** Quoted text **
— BEGIN —
It is not entirely clear to what extent the addition of the “substantial” modifier might have generated different outcomes in the habeas cases already decided had the new Obama standard been operative. Certainly cases premised on guest house stays or the provision of non-combat support (such as cooking) might have come out differently. It remains to be seen to what extent the courts are willing to accept this new standard or even whether the Obama administration will continue to advance it in the face of significant criticism that it does not go far enough toward bringing the U.S. detention practice into line with international law.

Closing Guantánamo: Legal and Policy Issues

It was a pleasure to see so many Int’l L Grrls (and their readers) at the American Society of International Law Annual Meeting this weekend. A couple of us will be offering "reports" from the conference. Here, I’ll present a summary of one of the more eagerly awaited panels on “Closing Guantánamo: Legal and Policy Issues" chaired by Bobby Chesney (Wake Forest). The panelists were David Glazier (Loyola of L.A.), Deborah Pearlstein (Princeton), Joanne Mariner (Human Rights Watch), and Glenn Sulmasy (U.S. Coast Guard Academy). A discussion of the crux of the problem of detention in non-international armed conflicts going forward will appear in a subsequent post. (Apologies if I jhave mischaracterized anyone’s position; clarifications welcome).

Chesney introduced the panel by describing the two executive-order task forces currently at work on detainee issues.
  • One is reviewing detainee files case-by-case with an eye toward reaching individualized dispositions.
  • The other will take a longer perspective and attempt to devise a detainee policy for the future.
In the meantime, the administration has been forced to take positions (see post here) in habeas cases pending in federal courts (see post here).

Prof. Glazier (right) emphasized that the decision to close GTMO was the easy part; the “how” is where the challenge lies. Glazier identified three potential outcomes:
  1. release,
  2. prosecute (or transfer for prosecution), or
  3. continue to detain.
Of the 240 or so detainees, about 60 men have already been cleared for release. In his estimation, about 80 individuals might still qualify as “high value,” but it is likely that most are minor functionaries along the lines of Salim Hamdan. Federal courts represent the only place to credibly prosecute individuals for whom there is sufficient evidence. Anything short of an Article III process will be perceived as a shortcut. Glazier raised concerns about the transfer paradigm: if the United States can’t fairly prosecute them here (for lack of admissible evidence or viable substantive charges), then it is unlikely other states could either. To transfer detainees for prosecution would put the detainees at risk of further detention without trial or of sham proceedings that might violate international human rights protections.

He acknowledged that some subset of detainees cannot be tried (because any evidence against them was obtained by torture or mistreatment, any crime for which they might be tried was enacted after they acted, or because there is simply no or inadequate evidence available against them) but remain dangerous. For this group, the U.S. should establish a preventive detention regime that is based on the law of war (to which GTMO doesn’t come close to complying). This paradigm must reflect the model of a communal camp setting with access to the outside world, etc.
— END —
** Data lines **
— BEGIN —
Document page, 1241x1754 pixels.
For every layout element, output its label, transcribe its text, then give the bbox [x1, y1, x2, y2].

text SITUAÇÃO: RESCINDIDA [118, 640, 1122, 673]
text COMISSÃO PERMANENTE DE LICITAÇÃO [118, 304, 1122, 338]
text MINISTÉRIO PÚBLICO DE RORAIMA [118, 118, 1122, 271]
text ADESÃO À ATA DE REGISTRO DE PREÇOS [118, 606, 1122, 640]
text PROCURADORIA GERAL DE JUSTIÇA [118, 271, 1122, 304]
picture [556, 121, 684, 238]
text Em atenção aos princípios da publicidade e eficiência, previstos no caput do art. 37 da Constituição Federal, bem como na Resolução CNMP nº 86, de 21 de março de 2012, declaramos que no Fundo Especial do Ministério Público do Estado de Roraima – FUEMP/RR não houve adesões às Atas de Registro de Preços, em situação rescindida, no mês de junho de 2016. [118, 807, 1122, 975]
— END —
** What is asked **
**1)** Answer these from the text on closing Guantánamo:
(a) Who chaired the panel?
(b) About how many detainees had already been cleared for release?
(c) What three potential outcomes did Glazier identify?
**2)** Repeat word for word the text on closing Guantánamo, from "He acknowledged that" down to "outside world, etc.".

** Answers in order **
**1)**
(a) Bobby Chesney (Wake Forest).
(b) About 60 men.
(c) Release, prosecute (or transfer for prosecution), or continue to detain.

**2)**
He acknowledged that some subset of detainees cannot be tried (because any evidence against them was obtained by torture or mistreatment, any crime for which they might be tried was enacted after they acted, or because there is simply no or inadequate evidence available against them) but remain dangerous. For this group, the U.S. should establish a preventive detention regime that is based on the law of war (to which GTMO doesn’t come close to complying). This paradigm must reflect the model of a communal camp setting with access to the outside world, etc.